Deirdre Taylor’s Nov. 2 letter challenged me and readers to look at – and fact-check – the Great Barrington Declaration (at gbdeclaration.org). I did that and here is what I found. Basically, the main authors are clearly not anti-vaccine or anti-mask (by word search), but they are pro-“focused protection” and anti-mandate and anti-lockdown. The “signing” of the declaration by more than “850,000 medical and public health scientists” seems a stretch since the graphic implies some 90 percent of signatories are in the USA, and that amounts to basically almost every provider that is out there. This number is contradicted by many other polls I have seen that said the majority of providers are “for” almost all anti-COVID strategies (exceptions: untested, rumor-based suggestions from social networks and quacks). Robots and pranksters could have entered many names, too, since the signup at the website could be done without verification of signer’s identity (I know of other cases where this has happened). Wikipedia also has an entry for “Great Barrington Declaration” and it also criticises the declaration, as well as discusses and names more of the fake names on the signatory list and points out that many had listed professional jobs far distant from medical areas.
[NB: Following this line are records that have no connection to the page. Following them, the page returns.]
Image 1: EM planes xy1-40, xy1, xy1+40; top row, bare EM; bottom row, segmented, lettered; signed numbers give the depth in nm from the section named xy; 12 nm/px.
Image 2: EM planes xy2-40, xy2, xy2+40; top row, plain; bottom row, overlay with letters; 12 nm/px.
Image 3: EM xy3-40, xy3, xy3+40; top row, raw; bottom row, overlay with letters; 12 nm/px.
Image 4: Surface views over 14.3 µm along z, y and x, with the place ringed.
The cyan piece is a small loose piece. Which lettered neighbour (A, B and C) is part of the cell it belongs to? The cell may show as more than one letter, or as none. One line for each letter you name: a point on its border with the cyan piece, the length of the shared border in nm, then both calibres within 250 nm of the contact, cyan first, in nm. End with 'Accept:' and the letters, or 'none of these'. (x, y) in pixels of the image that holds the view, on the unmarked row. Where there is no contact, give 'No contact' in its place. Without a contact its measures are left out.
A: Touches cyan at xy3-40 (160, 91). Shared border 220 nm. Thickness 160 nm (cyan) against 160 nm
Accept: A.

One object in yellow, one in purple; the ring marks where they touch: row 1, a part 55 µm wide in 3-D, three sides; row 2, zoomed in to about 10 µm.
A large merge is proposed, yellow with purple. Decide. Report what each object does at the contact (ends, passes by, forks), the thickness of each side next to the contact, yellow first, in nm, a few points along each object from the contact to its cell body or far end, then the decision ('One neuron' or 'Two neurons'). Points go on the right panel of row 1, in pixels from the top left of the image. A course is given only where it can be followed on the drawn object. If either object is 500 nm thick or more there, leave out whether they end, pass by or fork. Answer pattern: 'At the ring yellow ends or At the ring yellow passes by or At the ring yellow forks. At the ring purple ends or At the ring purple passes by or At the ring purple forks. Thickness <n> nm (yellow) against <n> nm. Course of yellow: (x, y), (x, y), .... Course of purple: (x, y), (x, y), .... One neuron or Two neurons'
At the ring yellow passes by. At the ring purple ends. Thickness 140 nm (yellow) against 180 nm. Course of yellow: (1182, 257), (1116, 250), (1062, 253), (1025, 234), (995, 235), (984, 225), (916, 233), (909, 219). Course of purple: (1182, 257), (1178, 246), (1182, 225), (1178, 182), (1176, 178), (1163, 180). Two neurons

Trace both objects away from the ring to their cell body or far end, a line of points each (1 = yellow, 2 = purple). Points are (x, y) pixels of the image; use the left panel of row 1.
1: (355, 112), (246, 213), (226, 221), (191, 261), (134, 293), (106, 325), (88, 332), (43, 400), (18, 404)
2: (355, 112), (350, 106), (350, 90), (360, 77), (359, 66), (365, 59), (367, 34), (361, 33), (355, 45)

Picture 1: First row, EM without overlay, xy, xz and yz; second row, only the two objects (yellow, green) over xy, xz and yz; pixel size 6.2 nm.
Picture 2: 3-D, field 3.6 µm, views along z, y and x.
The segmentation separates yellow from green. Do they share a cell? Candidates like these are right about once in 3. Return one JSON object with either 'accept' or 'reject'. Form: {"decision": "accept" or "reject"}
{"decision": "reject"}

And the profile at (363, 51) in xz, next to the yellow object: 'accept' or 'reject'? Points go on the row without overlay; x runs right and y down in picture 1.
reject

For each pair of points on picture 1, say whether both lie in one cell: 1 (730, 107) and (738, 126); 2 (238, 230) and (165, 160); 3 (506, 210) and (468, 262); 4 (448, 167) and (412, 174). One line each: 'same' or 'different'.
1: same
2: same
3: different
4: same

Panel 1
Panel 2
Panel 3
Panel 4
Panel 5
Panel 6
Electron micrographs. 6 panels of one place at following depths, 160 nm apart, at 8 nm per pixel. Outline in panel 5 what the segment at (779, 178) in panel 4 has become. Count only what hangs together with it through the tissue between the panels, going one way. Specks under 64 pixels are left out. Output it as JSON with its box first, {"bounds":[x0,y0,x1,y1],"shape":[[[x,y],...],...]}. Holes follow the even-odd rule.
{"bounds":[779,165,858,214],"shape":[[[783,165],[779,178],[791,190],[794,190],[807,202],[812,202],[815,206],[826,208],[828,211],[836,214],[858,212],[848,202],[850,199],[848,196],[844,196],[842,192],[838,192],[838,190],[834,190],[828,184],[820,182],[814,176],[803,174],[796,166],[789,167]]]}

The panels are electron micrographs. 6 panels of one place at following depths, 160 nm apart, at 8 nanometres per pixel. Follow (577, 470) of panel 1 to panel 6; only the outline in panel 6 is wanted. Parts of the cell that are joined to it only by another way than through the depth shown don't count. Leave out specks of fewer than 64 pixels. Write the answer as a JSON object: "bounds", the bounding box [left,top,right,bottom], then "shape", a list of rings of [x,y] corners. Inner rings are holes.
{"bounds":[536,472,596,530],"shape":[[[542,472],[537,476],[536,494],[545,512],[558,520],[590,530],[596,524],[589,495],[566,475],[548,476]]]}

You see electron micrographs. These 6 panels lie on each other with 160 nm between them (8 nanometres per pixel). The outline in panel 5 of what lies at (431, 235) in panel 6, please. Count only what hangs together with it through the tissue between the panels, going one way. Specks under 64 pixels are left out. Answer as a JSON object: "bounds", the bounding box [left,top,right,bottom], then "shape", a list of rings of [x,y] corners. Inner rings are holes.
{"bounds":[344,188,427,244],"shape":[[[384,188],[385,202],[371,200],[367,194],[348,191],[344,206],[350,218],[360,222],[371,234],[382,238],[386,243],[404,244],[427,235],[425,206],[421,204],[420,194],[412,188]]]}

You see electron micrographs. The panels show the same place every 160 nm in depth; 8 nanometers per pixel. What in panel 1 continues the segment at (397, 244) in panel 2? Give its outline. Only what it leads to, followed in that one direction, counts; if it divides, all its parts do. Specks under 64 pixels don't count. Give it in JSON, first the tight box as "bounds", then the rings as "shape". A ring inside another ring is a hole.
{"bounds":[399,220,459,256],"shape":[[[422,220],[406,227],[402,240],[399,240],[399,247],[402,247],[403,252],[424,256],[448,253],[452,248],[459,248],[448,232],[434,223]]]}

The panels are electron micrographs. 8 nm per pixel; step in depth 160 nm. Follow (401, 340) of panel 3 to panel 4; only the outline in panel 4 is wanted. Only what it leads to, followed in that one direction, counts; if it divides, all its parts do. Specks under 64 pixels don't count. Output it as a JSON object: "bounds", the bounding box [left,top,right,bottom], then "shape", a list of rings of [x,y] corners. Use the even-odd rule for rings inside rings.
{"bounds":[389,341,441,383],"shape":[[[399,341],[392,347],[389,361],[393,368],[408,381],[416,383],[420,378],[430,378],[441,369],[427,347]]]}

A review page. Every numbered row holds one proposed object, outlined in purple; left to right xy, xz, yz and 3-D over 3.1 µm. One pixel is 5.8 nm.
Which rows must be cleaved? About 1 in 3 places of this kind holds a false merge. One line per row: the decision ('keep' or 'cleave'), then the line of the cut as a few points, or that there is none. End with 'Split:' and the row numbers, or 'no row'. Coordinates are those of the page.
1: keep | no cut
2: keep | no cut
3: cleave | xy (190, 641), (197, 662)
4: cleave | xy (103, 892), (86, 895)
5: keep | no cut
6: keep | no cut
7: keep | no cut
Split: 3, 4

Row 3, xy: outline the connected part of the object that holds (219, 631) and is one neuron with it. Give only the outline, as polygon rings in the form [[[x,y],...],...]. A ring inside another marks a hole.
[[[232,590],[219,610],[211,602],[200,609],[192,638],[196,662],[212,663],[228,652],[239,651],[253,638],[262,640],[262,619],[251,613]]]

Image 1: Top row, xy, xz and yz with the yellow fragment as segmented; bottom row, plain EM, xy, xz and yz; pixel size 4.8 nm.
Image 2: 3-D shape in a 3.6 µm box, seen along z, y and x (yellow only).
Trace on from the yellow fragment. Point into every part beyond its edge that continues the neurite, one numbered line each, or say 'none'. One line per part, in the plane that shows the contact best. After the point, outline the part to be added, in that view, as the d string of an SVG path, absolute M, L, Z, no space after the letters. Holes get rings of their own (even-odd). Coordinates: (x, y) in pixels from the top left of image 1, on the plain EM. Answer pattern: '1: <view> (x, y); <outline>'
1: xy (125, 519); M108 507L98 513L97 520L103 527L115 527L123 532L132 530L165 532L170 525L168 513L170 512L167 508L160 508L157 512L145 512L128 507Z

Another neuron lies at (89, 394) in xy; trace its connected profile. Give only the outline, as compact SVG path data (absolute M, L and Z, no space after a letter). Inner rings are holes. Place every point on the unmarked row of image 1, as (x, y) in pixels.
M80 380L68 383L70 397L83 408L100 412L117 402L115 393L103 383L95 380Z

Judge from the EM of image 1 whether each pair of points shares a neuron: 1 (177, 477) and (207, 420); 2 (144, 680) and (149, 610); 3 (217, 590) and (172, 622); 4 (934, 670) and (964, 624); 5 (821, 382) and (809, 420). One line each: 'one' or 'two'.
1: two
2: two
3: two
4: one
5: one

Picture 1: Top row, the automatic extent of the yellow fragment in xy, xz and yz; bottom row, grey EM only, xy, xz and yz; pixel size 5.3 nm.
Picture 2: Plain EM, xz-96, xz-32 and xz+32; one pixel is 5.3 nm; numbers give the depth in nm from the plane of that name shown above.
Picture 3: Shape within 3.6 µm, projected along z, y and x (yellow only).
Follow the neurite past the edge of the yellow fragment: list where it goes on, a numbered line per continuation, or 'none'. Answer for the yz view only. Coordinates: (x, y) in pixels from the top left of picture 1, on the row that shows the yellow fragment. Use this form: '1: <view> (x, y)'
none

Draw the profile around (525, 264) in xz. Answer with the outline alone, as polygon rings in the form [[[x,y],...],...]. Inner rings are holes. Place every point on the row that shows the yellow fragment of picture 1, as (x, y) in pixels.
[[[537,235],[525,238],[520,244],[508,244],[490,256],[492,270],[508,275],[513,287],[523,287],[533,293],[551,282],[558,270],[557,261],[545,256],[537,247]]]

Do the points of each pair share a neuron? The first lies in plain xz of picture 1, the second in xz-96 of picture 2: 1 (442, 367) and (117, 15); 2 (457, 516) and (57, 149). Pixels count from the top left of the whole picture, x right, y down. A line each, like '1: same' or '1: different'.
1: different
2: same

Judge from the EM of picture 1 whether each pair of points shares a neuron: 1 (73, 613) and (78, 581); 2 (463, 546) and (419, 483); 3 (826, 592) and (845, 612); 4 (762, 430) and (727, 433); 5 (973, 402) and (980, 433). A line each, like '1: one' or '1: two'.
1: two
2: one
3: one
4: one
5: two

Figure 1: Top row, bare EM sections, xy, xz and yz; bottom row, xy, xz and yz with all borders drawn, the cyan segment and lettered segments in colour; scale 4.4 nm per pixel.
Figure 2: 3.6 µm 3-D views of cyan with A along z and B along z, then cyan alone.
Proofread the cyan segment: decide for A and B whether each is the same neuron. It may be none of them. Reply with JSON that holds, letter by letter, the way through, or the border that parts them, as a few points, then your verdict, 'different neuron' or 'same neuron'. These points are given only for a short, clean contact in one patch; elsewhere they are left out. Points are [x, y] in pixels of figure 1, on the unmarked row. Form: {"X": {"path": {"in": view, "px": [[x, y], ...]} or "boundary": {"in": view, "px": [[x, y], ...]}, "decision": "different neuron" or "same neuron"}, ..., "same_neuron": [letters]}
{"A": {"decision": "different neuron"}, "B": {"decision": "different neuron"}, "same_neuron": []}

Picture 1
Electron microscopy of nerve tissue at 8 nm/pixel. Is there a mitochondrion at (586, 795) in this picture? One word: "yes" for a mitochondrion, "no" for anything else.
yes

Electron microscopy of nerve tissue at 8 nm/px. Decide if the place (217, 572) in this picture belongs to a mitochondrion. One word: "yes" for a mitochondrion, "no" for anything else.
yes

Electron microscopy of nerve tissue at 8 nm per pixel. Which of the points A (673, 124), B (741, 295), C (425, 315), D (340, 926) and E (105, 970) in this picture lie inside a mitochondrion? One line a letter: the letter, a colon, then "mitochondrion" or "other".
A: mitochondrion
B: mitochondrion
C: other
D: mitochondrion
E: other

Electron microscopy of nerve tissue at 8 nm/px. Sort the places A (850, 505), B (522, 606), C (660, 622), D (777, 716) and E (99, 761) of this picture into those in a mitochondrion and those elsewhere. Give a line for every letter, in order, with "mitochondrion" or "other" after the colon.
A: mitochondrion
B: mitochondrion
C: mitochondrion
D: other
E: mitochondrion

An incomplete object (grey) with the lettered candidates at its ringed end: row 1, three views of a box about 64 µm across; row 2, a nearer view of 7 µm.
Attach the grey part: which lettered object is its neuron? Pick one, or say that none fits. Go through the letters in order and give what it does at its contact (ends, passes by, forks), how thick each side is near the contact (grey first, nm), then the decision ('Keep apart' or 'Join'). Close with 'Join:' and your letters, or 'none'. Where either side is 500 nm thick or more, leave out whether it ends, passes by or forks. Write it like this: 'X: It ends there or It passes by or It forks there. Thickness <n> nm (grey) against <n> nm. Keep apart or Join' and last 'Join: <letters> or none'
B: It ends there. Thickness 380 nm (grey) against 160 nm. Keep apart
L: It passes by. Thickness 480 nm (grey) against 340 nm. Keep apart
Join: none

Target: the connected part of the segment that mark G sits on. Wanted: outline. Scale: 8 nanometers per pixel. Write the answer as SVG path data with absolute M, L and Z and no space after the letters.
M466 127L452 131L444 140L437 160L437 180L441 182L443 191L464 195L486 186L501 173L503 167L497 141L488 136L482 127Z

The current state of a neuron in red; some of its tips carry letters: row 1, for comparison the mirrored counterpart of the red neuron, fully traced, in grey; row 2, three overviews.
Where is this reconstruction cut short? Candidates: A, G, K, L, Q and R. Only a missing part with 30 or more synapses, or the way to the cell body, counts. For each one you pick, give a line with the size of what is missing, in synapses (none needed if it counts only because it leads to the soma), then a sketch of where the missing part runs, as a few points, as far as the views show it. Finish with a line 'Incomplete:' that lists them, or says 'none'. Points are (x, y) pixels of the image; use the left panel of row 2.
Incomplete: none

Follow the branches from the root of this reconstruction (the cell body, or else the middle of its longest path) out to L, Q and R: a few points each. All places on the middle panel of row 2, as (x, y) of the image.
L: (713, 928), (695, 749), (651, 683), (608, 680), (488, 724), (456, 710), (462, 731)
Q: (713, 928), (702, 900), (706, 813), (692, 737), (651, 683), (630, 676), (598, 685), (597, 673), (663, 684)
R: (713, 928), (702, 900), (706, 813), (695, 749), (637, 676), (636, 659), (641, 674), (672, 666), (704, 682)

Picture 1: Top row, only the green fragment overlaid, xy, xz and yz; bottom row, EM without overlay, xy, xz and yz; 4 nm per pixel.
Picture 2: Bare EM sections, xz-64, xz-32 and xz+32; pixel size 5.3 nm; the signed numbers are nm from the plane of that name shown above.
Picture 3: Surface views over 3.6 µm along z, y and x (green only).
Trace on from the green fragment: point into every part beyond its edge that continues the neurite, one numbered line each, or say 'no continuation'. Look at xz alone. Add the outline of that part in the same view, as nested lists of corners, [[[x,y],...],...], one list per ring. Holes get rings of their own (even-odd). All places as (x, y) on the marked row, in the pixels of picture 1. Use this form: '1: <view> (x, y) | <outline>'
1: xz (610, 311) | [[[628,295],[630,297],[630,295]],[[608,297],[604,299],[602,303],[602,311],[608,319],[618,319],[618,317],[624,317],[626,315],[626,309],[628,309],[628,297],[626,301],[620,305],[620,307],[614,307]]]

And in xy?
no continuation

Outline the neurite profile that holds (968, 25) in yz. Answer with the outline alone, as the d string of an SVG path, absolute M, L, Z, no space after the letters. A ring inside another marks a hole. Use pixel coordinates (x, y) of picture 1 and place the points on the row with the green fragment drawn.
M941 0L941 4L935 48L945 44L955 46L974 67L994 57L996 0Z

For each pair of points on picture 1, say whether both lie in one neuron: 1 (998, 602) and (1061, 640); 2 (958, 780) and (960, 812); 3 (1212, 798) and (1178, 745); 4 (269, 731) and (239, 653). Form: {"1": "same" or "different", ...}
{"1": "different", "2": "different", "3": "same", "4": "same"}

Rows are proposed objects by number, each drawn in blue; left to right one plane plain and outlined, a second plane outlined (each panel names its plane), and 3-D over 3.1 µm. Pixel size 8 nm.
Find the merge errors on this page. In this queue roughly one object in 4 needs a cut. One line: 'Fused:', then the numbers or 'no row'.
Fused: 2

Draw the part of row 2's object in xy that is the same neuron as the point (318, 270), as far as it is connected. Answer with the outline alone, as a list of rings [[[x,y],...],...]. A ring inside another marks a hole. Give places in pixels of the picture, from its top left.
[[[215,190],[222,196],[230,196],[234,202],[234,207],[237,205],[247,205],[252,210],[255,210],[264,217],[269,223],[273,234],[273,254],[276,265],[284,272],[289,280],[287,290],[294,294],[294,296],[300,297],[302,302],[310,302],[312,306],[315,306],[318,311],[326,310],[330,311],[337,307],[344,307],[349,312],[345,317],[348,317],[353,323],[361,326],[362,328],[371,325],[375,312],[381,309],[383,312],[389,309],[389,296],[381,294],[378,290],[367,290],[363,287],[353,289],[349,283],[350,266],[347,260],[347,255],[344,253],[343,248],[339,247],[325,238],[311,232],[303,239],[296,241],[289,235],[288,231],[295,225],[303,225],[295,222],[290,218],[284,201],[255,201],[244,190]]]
A search on the string “factcheck great barrington declaration” brought up links to many articles that were critical of, listed shortcomings of, and told counter-stories about the Great Barrington Declaration (GBD). One link was to an article dated Oct. 9, 2020, titled “Herd immunity letter signed by fake experts including, eg. ‘Dr. Johnny Bananas,’” at The Guardian website. The Guardian cited Sky News as doing the name check but I could not find when I visited the GBD website any signatory names other than the main guys.
One link from the list of critics took me to the article titled, “JAMA promotes the false equivalence of ‘focused protection [the GBD theme]’.” This was on the sciencebased-medicine.org website and I read all of it. Before you wave your victory flag because of the GBD website, read the article at the sciencebasedmedicine website. That article also alleged that GBD was said to be promoted by the libertarian American Institute of Economic Research, and Dr. Bhattacharya - a major contributor to the GBD website - was also alleged to have been a research fellow at the conservative Hoover Institution. So, now we have one of our two feet going out of the science bucket and into the politics bucket.
Getting back to Taylor’s letter, the general content is, as in a prior letter by her, more about being anti-goverment than “what is the optimum response to the COVID pandemic.” Getting back to the two other letters by Sarabeth Matilsky and Michele Baranow, I have no magic, guaranteed, or warranted answers. I am fully Pfizer vaxxed, boosted, Sanofi-Pasteur flu boosted, and also I wear my mask when inside other places away from home. I cannot deny anyone their right to an opinion, but the next steps I see look more like taking the other foot out of the science bucket and putting it into the “freedom” bucket, and that ends us up with even less appreciation for the science and more attention to fanatical dogma. One thing about the “freedom” bucket is that it allows for “freedom” without a specification for acceptable but otherwise preventable deaths and preventable, expensive, unpleasant, and inconveniencing hospital visits where many will come out with “long COVID” which is likely to be lifetime incurable. Some feet in that “freedom” bucket are now starting to go into the “noisy, disruptive, protest, divisive, shutdown” bucket where dialogue stops and real trouble - such as further amplification of anger, emotions, and violence - starts. But, if you get COVID and it kills you, or makes you seriously sick for a long time, that will put a serious crunch on your freedom, too.